(Exercise directions): From the sorting question, return word for word the passage that begins with "I've been messing" and stops after "y.cCol * y.cRow)".
--- Start of Text excerpt ---
Array.prototype.sort() for object pairs

Question

I get a function's results in an array of objects:

let options = [
  {
    "aCol": 0,
    "aRow": 10,
    "bCol": 12,
    "bRow": 4,
    "cCol": 5,
    "cRow": 1,
  },
  {
    "aCol": 4,
    "aRow": 10,
    "bCol": 3,
    "bRow": 4,
    "cCol": 1,
    "cRow": 1,
  },
  {
    "aCol": 4,
    "aRow": 10,
    "bCol": 3,
    "bRow": 0,
    "cCol": 0,
    "cRow": 1,
  }
];

that I want to inspect the value pairs, i.e.:

aCol
aRow

and sort them in ascending order by the number of zeroes am amongst the three pairs. The result should be:

let options = [
  {
    "aCol": 4,
    "aRow": 10,
    "bCol": 3,
    "bRow": 0, // b contains a zero
    "cCol": 0, // c contains a zero
    "cRow": 1,
  },
  {
    "aCol": 0, // a contains a zero
    "aRow": 0,
    "bCol": 12,
    "bRow": 4,
    "cCol": 5,
    "cRow": 1,
  },
  {
    "aCol": 4,  // no zeroes in this object in any of the pairs
    "aRow": 10,
    "bCol": 3,
    "bRow": 4,
    "cCol": 1,
    "cRow": 1,
  },
];

I've been messing around leveraging the zeroes and with shortcutting like this:

options.sort((x,y) => 
  (x.aCol * x.aRow < y.aCol * y.aRow) ||
  (x.bCol * x.bRow < y.bCol * y.bRow) ||
  (x.cCol * x.cRow < y.cCol * y.cRow)
--- End of Text excerpt ---
--- Start of Supplied records ---
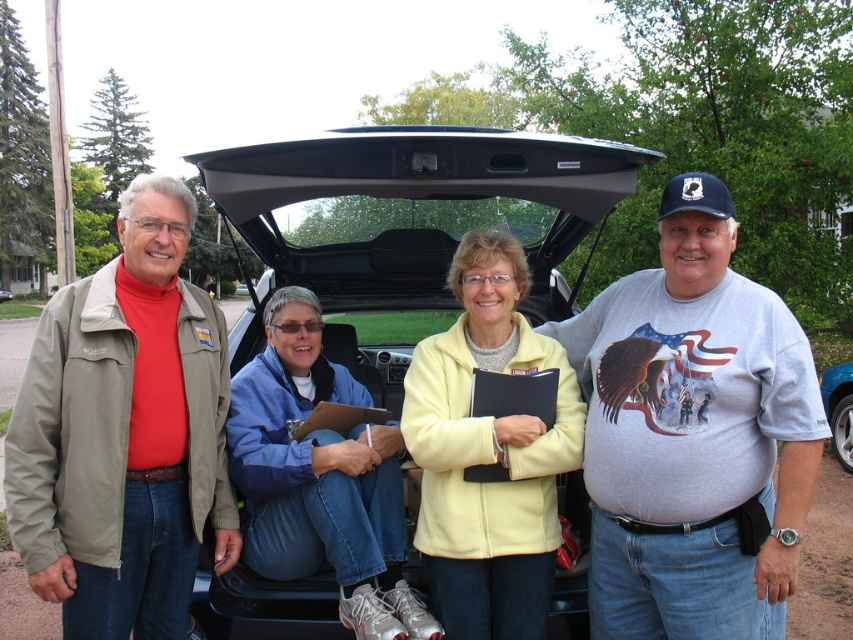
In the scene shown: You are trying to decide if the yellow fleece jacket at center can fit inside the black plastic car trunk at center. Based on their sizes, is it possible?

The black plastic car trunk at center might be wider than yellow fleece jacket at center, so there is a possibility that the yellow fleece jacket at center can fit inside the trunk.

You are standing at the point marked by the coordinate (693, 435) in the image. Looking around, you see a gray cotton tshirt at center. Which direction should you face to see the gray cotton tshirt at center?

You are already facing the gray cotton tshirt at center because the point marks its location.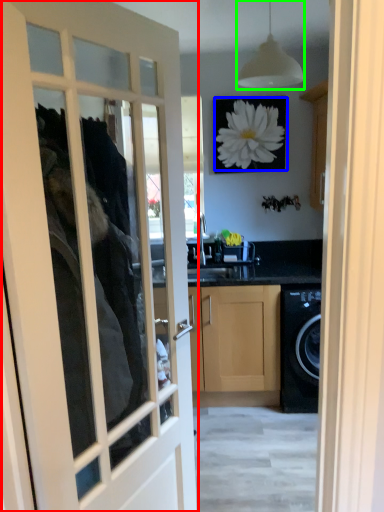
Question: Based on their relative distances, which object is farther from door (highlighted by a red box)? Choose from flower (highlighted by a blue box) and light fixture (highlighted by a green box).

Choices:
 (A) flower
 (B) light fixture

Answer: (B)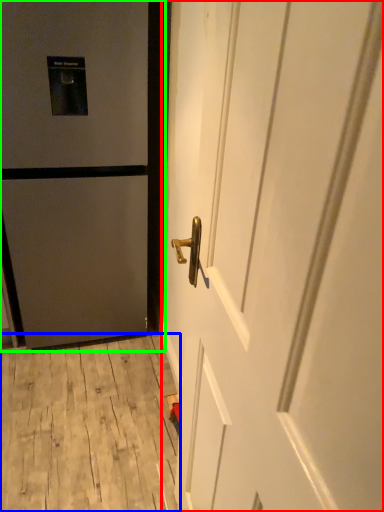
Question: Considering the real-world distances, which object is closest to door (highlighted by a red box)? plywood (highlighted by a blue box) or door (highlighted by a green box).

Choices:
 (A) plywood
 (B) door

Answer: (B)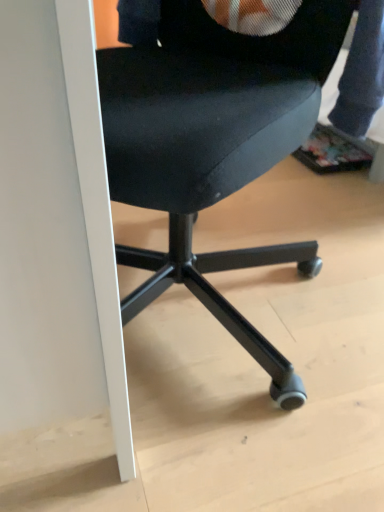
Where is `vacant location behind black leather chair at center`? The height and width of the screenshot is (512, 384). vacant location behind black leather chair at center is located at coordinates (266, 205).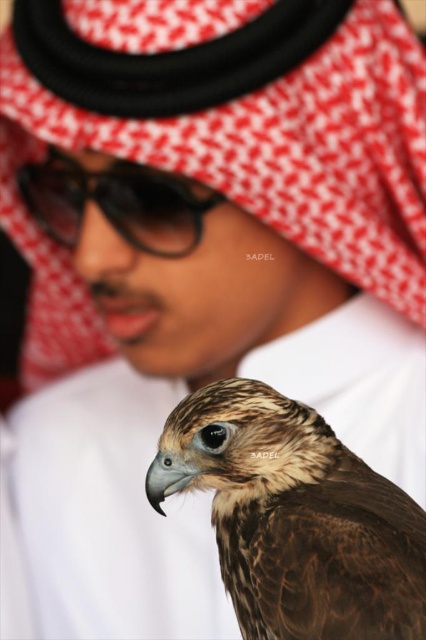
Question: Is brown feathered falcon at lower right to the right of black plastic goggles at upper center from the viewer's perspective?

Choices:
 (A) no
 (B) yes

Answer: (B)

Question: Can you confirm if brown feathered falcon at lower right is positioned below black plastic goggles at upper center?

Choices:
 (A) no
 (B) yes

Answer: (B)

Question: Which point appears farthest from the camera in this image?

Choices:
 (A) (327, 618)
 (B) (48, 179)

Answer: (B)

Question: Is brown feathered falcon at lower right positioned behind black plastic goggles at upper center?

Choices:
 (A) yes
 (B) no

Answer: (B)

Question: Which of the following is the closest to the observer?

Choices:
 (A) black plastic goggles at upper center
 (B) brown feathered falcon at lower right

Answer: (B)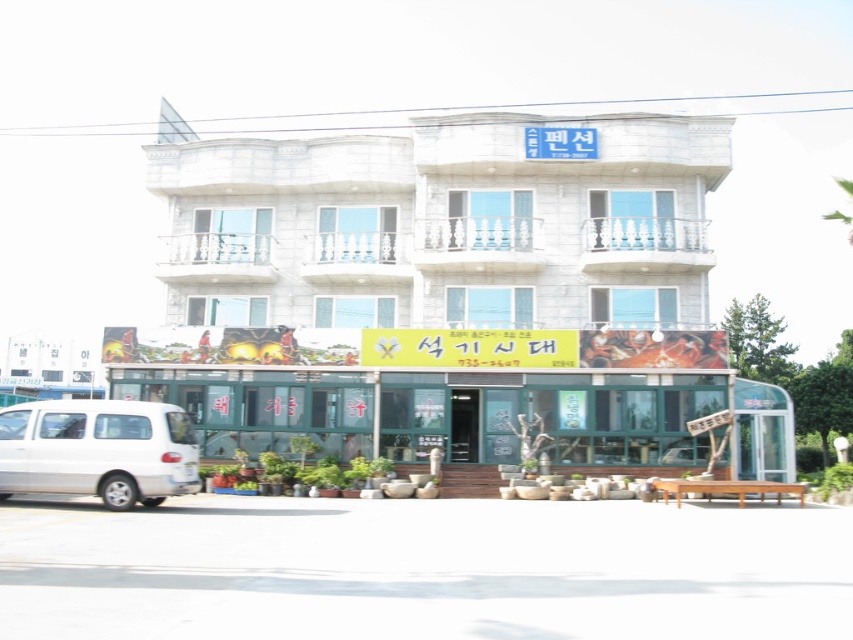
Question: Can you confirm if white stone building at center is smaller than white matte van at lower left?

Choices:
 (A) yes
 (B) no

Answer: (B)

Question: Which point is farther from the camera taking this photo?

Choices:
 (A) coord(125,412)
 (B) coord(560,230)

Answer: (B)

Question: Observing the image, what is the correct spatial positioning of white stone building at center in reference to white matte van at lower left?

Choices:
 (A) left
 (B) right

Answer: (B)

Question: Which of the following is the farthest from the observer?

Choices:
 (A) tap(119, 419)
 (B) tap(328, 388)

Answer: (B)

Question: Can you confirm if white stone building at center is bigger than white matte van at lower left?

Choices:
 (A) yes
 (B) no

Answer: (A)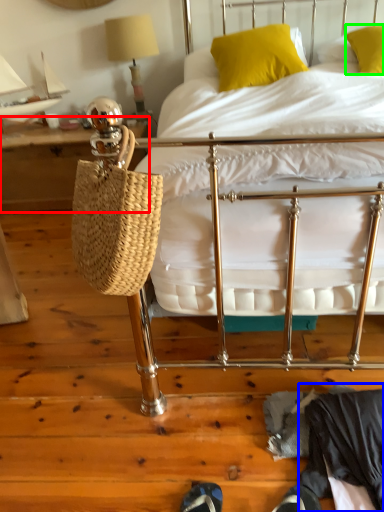
Question: Estimate the real-world distances between objects in this image. Which object is farther from table (highlighted by a red box), clothing (highlighted by a blue box) or pillow (highlighted by a green box)?

Choices:
 (A) clothing
 (B) pillow

Answer: (A)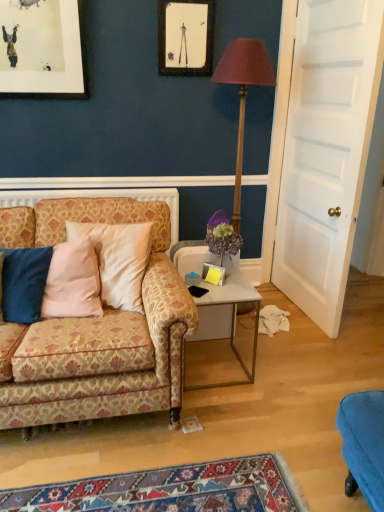
Measure the distance between point (x=225, y=238) and camera.

Point (x=225, y=238) and camera are 7.33 feet apart.

In order to face white glossy side table at center, should I rotate leftwards or rightwards?

Rotate your view right by about 2.729°.

At what (x,y) coordinates should I click in order to perform the action: click on patterned fabric couch at left. Please return your answer as a coordinate pair (x, y). The image size is (384, 512). Looking at the image, I should click on (96, 330).

Measure the distance between point (320, 150) and camera.

The depth of point (320, 150) is 8.90 feet.

Where is `matte purple vase at center`? The width and height of the screenshot is (384, 512). matte purple vase at center is located at coordinates (223, 239).

Find the location of `lamp that is above the patterned fabric couch at left (from the image's perspective)`. lamp that is above the patterned fabric couch at left (from the image's perspective) is located at coordinates (243, 93).

In terms of height, does wooden floor lamp at center look taller or shorter compared to patterned fabric couch at left?

Clearly, wooden floor lamp at center is taller compared to patterned fabric couch at left.

Is wooden floor lamp at center positioned with its back to patterned fabric couch at left?

No, wooden floor lamp at center's orientation is not away from patterned fabric couch at left.

In the scene shown: From the image's perspective, between wooden floor lamp at center and patterned fabric couch at left, who is located below?

patterned fabric couch at left appears lower in the image.

How many degrees apart are the facing directions of wooden floor lamp at center and matte black picture frame at upper center?

They differ by 1.09 degrees in their facing directions.

Is wooden floor lamp at center oriented towards matte black picture frame at upper center?

No, wooden floor lamp at center is not oriented towards matte black picture frame at upper center.

You are a GUI agent. You are given a task and a screenshot of the screen. Output one action in this format:
    pyautogui.click(x=<x>, y=<y>)
    Task: Click on the picture frame that appears on the left of wooden floor lamp at center
    This screenshot has width=384, height=512.
    Given the screenshot: What is the action you would take?
    pyautogui.click(x=185, y=37)

Does wooden floor lamp at center appear on the left side of matte black picture frame at upper center?

No.

Would you say white wooden door at right is part of wooden floor lamp at center's contents?

No, wooden floor lamp at center does not contain white wooden door at right.

Where is `door above the wooden floor lamp at center (from a real-world perspective)`? Image resolution: width=384 pixels, height=512 pixels. door above the wooden floor lamp at center (from a real-world perspective) is located at coordinates click(326, 151).

Between wooden floor lamp at center and white wooden door at right, which one appears on the left side from the viewer's perspective?

Positioned to the left is wooden floor lamp at center.

Considering the sizes of objects wooden floor lamp at center and white wooden door at right in the image provided, who is bigger, wooden floor lamp at center or white wooden door at right?

With larger size is white wooden door at right.

Is matte purple vase at center oriented away from matte black picture frame at upper center?

matte purple vase at center does not have its back to matte black picture frame at upper center.

From the image's perspective, is matte purple vase at center below matte black picture frame at upper center?

Yes, from the image's perspective, matte purple vase at center is beneath matte black picture frame at upper center.

Is matte purple vase at center beside matte black picture frame at upper center?

There is a gap between matte purple vase at center and matte black picture frame at upper center.

Looking at this image, from a real-world perspective, is matte black picture frame at upper center above or below wooden floor lamp at center?

matte black picture frame at upper center is situated higher than wooden floor lamp at center in the real world.

Is matte black picture frame at upper center inside or outside of wooden floor lamp at center?

The correct answer is: outside.

From the image's perspective, is matte black picture frame at upper center beneath wooden floor lamp at center?

Incorrect, from the image's perspective, matte black picture frame at upper center is higher than wooden floor lamp at center.

Does patterned fabric couch at left appear on the left side of white glossy side table at center?

Yes, patterned fabric couch at left is to the left of white glossy side table at center.

From the image's perspective, is patterned fabric couch at left positioned above or below white glossy side table at center?

Based on their image positions, patterned fabric couch at left is located above white glossy side table at center.

From a real-world perspective, is patterned fabric couch at left physically below white glossy side table at center?

Actually, patterned fabric couch at left is physically above white glossy side table at center in the real world.

Is patterned fabric couch at left completely or partially outside of white glossy side table at center?

Yes, patterned fabric couch at left is outside of white glossy side table at center.

Is the depth of matte purple vase at center greater than that of white glossy side table at center?

That is True.

From the image's perspective, is matte purple vase at center beneath white glossy side table at center?

Incorrect, from the image's perspective, matte purple vase at center is higher than white glossy side table at center.

Image resolution: width=384 pixels, height=512 pixels. What are the coordinates of `table below the matte purple vase at center (from the image's perspective)` in the screenshot? It's located at 227,318.

This screenshot has width=384, height=512. In order to click on studio couch lying below the wooden floor lamp at center (from the image's perspective) in this screenshot , I will do `click(96, 330)`.

Where is `picture frame behind the wooden floor lamp at center`? This screenshot has width=384, height=512. picture frame behind the wooden floor lamp at center is located at coordinates (185, 37).

Considering their positions, is patterned fabric couch at left positioned further to white wooden door at right than matte black picture frame at upper center?

Based on the image, patterned fabric couch at left appears to be further to white wooden door at right.

Estimate the real-world distances between objects in this image. Which object is further from patterned fabric couch at left, matte black picture frame at upper center or white glossy side table at center?

Among the two, matte black picture frame at upper center is located further to patterned fabric couch at left.

Considering their positions, is white glossy side table at center positioned closer to wooden floor lamp at center than matte black picture frame at upper center?

matte black picture frame at upper center is closer to wooden floor lamp at center.

From the image, which object appears to be farther from white glossy side table at center, matte purple vase at center or white wooden door at right?

white wooden door at right is further to white glossy side table at center.

Estimate the real-world distances between objects in this image. Which object is further from matte black picture frame at upper center, patterned fabric couch at left or white glossy side table at center?

patterned fabric couch at left lies further to matte black picture frame at upper center than the other object.

Looking at the image, which one is located further to matte black picture frame at upper center, matte purple vase at center or white wooden door at right?

matte purple vase at center.

Based on their spatial positions, is matte black picture frame at upper center or matte purple vase at center further from white wooden door at right?

matte black picture frame at upper center lies further to white wooden door at right than the other object.

When comparing their distances from white wooden door at right, does matte black picture frame at upper center or patterned fabric couch at left seem further?

Among the two, patterned fabric couch at left is located further to white wooden door at right.

Find the location of a particular element. This screenshot has width=384, height=512. studio couch between wooden floor lamp at center and white glossy side table at center vertically is located at coordinates (96, 330).

Find the location of a particular element. The image size is (384, 512). lamp between white wooden door at right and white glossy side table at center in the up-down direction is located at coordinates (243, 93).

In order to click on flower between patterned fabric couch at left and wooden floor lamp at center from left to right in this screenshot , I will do `click(223, 239)`.

In order to click on studio couch between matte black picture frame at upper center and white glossy side table at center in the up-down direction in this screenshot , I will do `click(96, 330)`.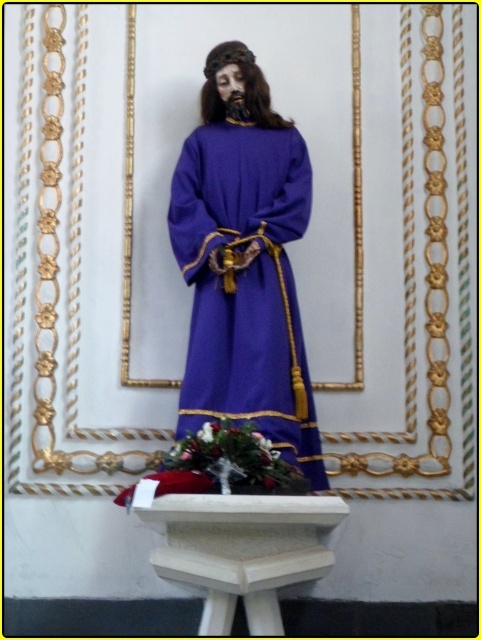
Question: Does purple woolen robe at center lie behind white wood altar at center?

Choices:
 (A) no
 (B) yes

Answer: (B)

Question: Can you confirm if purple woolen robe at center is positioned to the right of white wood altar at center?

Choices:
 (A) yes
 (B) no

Answer: (B)

Question: Which point is closer to the camera?

Choices:
 (A) (198, 264)
 (B) (265, 611)

Answer: (B)

Question: Can you confirm if purple woolen robe at center is thinner than white wood altar at center?

Choices:
 (A) no
 (B) yes

Answer: (B)

Question: Which object appears closest to the camera in this image?

Choices:
 (A) purple woolen robe at center
 (B) white wood altar at center

Answer: (B)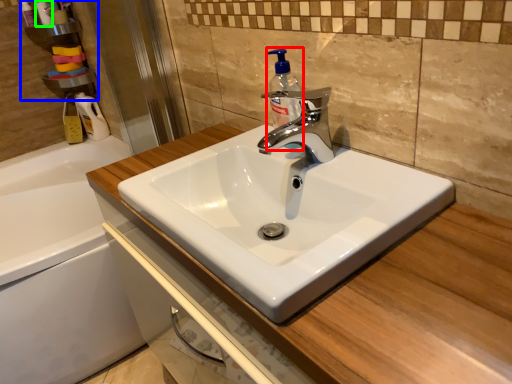
Question: Based on their relative distances, which object is nearer to soap dispenser (highlighted by a red box)? Choose from shelf (highlighted by a blue box) and toiletry (highlighted by a green box).

Choices:
 (A) shelf
 (B) toiletry

Answer: (A)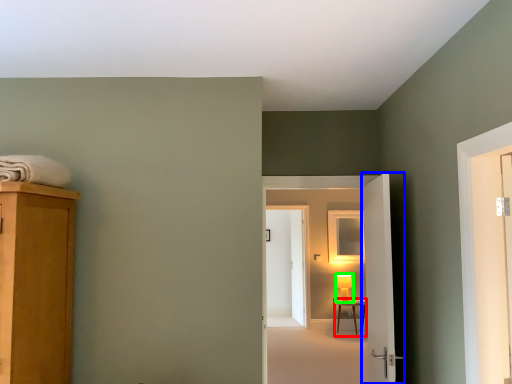
Question: Estimate the real-world distances between objects in this image. Which object is closer to table (highlighted by a red box), door (highlighted by a blue box) or table lamp (highlighted by a green box)?

Choices:
 (A) door
 (B) table lamp

Answer: (B)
--- End of Supplied records ---
(Exercise output):
I've been messing around leveraging the zeroes and with shortcutting like this:

options.sort((x,y) => 
  (x.aCol * x.aRow < y.aCol * y.aRow) ||
  (x.bCol * x.bRow < y.bCol * y.bRow) ||
  (x.cCol * x.cRow < y.cCol * y.cRow)